Old Fort Parker is a reconstruction of the frontier fort built by members of the Parker family and other early settlers. On May 19, 1836, five of the fort's residents were killed and five taken captive by Comanche and Kiowa Indians. Nine year old Cynthia Ann Parker was among those taken captive. She would later become the mother of Comanche Chief Quanah Parker.
Fort Parker Memorial Park is located approximately two miles northwest of Groesbeck on FM 1245. Associated with the first group of Anglo settlers to present-day Limestone County and one of the most tragic events in the county’s history, Fort Parker Memorial Park is the oldest and most historic non-native burial site in the county.

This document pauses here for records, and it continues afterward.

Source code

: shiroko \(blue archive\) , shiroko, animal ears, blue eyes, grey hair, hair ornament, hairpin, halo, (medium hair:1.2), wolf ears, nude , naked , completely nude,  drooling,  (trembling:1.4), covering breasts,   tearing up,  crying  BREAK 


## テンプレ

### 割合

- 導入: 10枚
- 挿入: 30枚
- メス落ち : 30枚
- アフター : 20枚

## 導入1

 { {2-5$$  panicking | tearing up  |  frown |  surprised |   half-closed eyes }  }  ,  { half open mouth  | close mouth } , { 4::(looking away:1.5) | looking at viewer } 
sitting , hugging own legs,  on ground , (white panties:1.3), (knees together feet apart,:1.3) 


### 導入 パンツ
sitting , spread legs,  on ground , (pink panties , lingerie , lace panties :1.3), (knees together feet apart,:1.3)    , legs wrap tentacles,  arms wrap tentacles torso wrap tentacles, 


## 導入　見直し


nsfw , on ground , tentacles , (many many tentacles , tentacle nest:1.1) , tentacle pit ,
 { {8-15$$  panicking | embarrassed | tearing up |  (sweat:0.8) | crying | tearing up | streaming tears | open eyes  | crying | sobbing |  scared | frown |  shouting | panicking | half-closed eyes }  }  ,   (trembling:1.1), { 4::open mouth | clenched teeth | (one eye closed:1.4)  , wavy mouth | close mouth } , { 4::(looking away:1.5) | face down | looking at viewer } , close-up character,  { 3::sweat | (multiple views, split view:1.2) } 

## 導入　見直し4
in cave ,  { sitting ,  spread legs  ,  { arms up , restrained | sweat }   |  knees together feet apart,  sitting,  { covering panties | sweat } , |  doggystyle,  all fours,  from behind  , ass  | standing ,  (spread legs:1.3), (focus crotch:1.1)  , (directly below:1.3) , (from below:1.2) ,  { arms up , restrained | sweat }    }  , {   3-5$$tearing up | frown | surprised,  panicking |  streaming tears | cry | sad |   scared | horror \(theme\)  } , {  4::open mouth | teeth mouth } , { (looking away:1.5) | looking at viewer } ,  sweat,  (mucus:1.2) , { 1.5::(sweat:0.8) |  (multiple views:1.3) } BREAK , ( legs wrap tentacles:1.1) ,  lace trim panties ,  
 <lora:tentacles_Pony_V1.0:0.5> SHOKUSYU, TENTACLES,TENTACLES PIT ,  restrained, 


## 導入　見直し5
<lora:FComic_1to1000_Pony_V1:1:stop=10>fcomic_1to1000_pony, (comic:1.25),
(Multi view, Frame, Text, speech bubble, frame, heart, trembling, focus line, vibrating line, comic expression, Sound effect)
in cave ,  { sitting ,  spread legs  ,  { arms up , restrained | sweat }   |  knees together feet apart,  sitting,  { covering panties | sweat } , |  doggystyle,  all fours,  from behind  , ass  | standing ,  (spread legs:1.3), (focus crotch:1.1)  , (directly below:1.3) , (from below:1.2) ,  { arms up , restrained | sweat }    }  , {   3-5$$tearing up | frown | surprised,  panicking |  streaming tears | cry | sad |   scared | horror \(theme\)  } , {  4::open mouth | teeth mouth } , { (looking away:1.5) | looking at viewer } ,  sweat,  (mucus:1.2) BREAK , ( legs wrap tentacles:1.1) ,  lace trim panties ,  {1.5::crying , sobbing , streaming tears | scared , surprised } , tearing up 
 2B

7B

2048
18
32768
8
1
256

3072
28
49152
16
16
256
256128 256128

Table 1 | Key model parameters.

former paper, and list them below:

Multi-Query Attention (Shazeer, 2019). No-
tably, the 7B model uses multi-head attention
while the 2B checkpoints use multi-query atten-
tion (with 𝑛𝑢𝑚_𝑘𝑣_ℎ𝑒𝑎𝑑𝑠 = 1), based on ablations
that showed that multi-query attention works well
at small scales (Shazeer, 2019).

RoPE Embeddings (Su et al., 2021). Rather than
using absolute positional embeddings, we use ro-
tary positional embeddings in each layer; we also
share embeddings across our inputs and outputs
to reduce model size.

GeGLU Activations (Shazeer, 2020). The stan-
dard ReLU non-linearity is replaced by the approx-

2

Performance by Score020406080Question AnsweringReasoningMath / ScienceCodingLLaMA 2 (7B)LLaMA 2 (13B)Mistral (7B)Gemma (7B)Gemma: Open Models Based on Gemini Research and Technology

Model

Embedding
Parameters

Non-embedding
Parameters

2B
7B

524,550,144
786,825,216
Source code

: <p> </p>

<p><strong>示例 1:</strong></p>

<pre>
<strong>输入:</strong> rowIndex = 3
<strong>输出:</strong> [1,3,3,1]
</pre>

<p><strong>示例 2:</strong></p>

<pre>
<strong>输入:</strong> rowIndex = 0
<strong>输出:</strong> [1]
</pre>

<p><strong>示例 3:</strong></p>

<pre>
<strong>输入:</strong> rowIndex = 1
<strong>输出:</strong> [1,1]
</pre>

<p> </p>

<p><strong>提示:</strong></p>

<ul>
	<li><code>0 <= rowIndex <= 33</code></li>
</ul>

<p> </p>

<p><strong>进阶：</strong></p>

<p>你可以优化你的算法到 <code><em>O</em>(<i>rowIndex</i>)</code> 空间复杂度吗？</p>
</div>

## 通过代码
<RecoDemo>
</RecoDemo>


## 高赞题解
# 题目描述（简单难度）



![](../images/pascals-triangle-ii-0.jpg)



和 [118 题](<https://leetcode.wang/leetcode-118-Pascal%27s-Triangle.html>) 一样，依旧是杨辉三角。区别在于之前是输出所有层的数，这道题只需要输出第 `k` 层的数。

It began in 1836 with the mass burial of the five martyrs from the attack on Fort Parker.
Fort Parker State Park is located on Highway 14 between Groesbeck and Mexia and covers much of the site of Springfield, the first county seat. In the park is Springfield Cemetery, burial site of several early settlers. The Civilian Conservation Corps constructed all the recreational facilities in the late 1930s, and built a dam across the Navasota River in 1939, creating Fort Parker Lake.
The Confederate Reunion Grounds State Historic Site is the place where Confederate Civil War veterans and families reunited from 1889–1946. Today, it remains a gathering place for living history events and family reunions, and features an 1893 dance pavilion, Civil War-era cannon, and ruins of structures from the “Roaring ‘20s” and Mexia Oil Boom.
The Limestone County Historical Museum has many exhibits that document the county's history. On display are photographs and artifacts that provide information on Native Americans, early settlers, Fort Parker, communities, schools, the railroad, agriculture, military, the Mexia Oil Boom, and notable personalities.